*** Supplied passage ***
However there are concerns about the Indian coronavirus variant.

The First Minster said there were now 26 cases of the mutated strain of Covid-19 across Wales, up from 17 on Thursday, May 13, with each case associated with foreign travel as opposed to community transmission.

Wales could allow small food festivals and small live music and arts events to reopen next week if the Indian coronavirus variant poses no need to pause relaxing restrictions, Mark Drakeford has said.


Northern Ireland is allowing non-essential travel to other parts of the Common Travel Area (CTA) from May 24.

The CTA is the UK, Republic of Ireland, Channel Islands and Isle of Man, explains BBC News.

Depending on final approval on May 20, indoor hospitality can reopen on May 24, along with the remainder of the tourism sector, including hotels and B&Bs; up to 500 spectators can watch outdoor sporting events; libraries and museums can reopen their doors; and wedding receptions and post-funeral events can resume.

When is the next lockdown review?
*** End of Supplied passage ***
### Task requirements:
[1] Quote the passage on Covid restrictions word for word, from the words "Depending on final" through the words "events can resume.".
[2] Answer from the passage on Covid restrictions:
(a) How many cases of the Indian variant did the First Minister say there were across Wales?
(b) From what date is Northern Ireland allowing non-essential travel to other parts of the Common Travel Area?
(c) How many spectators can watch outdoor sporting events?
[3] Do these statements agree with the passage on Covid restrictions?
(a) The variant cases in Wales were each linked to community transmission.
(b) The Isle of Man is part of the Common Travel Area.
(c) Wales had 17 cases of the variant on Thursday, May 13.
The data that come next have nothing to do with this passage.
*** Dataset content ***
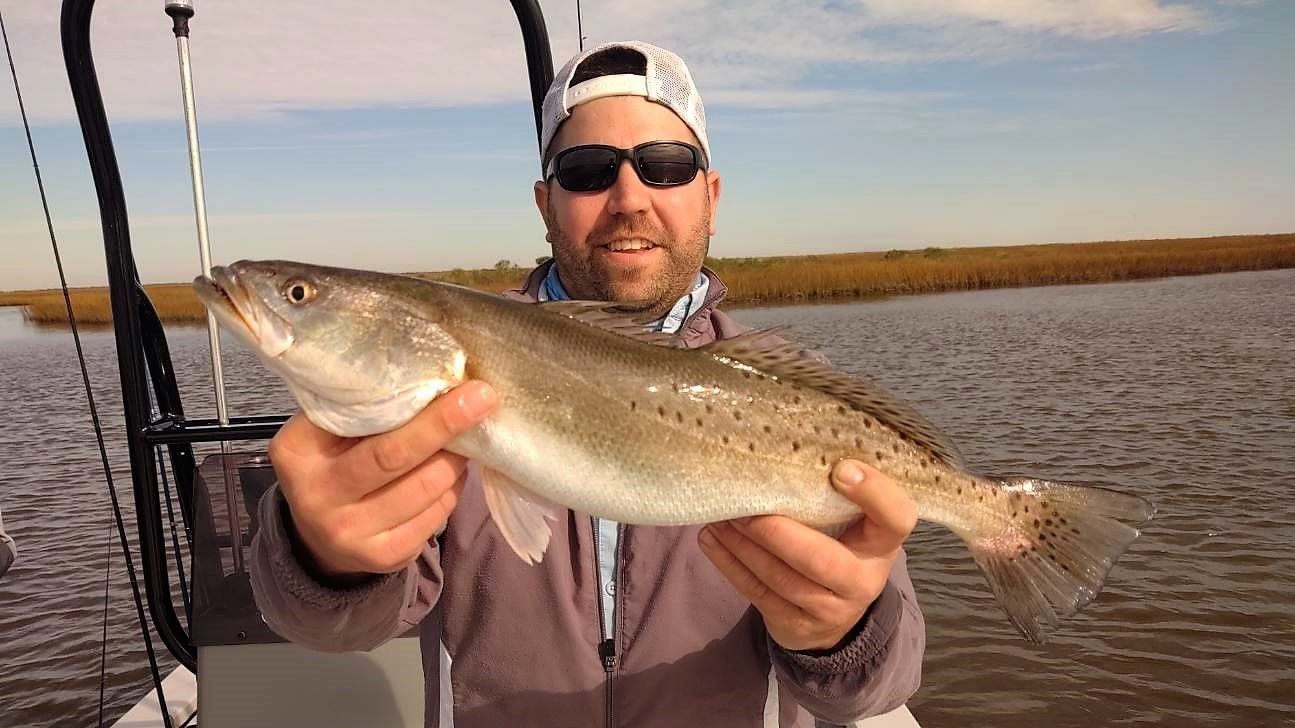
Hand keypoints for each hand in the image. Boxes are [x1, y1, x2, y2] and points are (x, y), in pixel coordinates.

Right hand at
*** End of Dataset content ***
### Outputs in order:
[1]
Depending on final approval on May 20, indoor hospitality can reopen on May 24, along with the remainder of the tourism sector, including hotels and B&Bs; up to 500 spectators can watch outdoor sporting events; libraries and museums can reopen their doors; and wedding receptions and post-funeral events can resume.

[2]
(a) 26
(b) May 24
(c) Up to 500

[3]
(a) No: "with each case associated with foreign travel as opposed to community transmission"
(b) Yes: "The CTA is the UK, Republic of Ireland, Channel Islands and Isle of Man"
(c) Yes: "up from 17 on Thursday, May 13"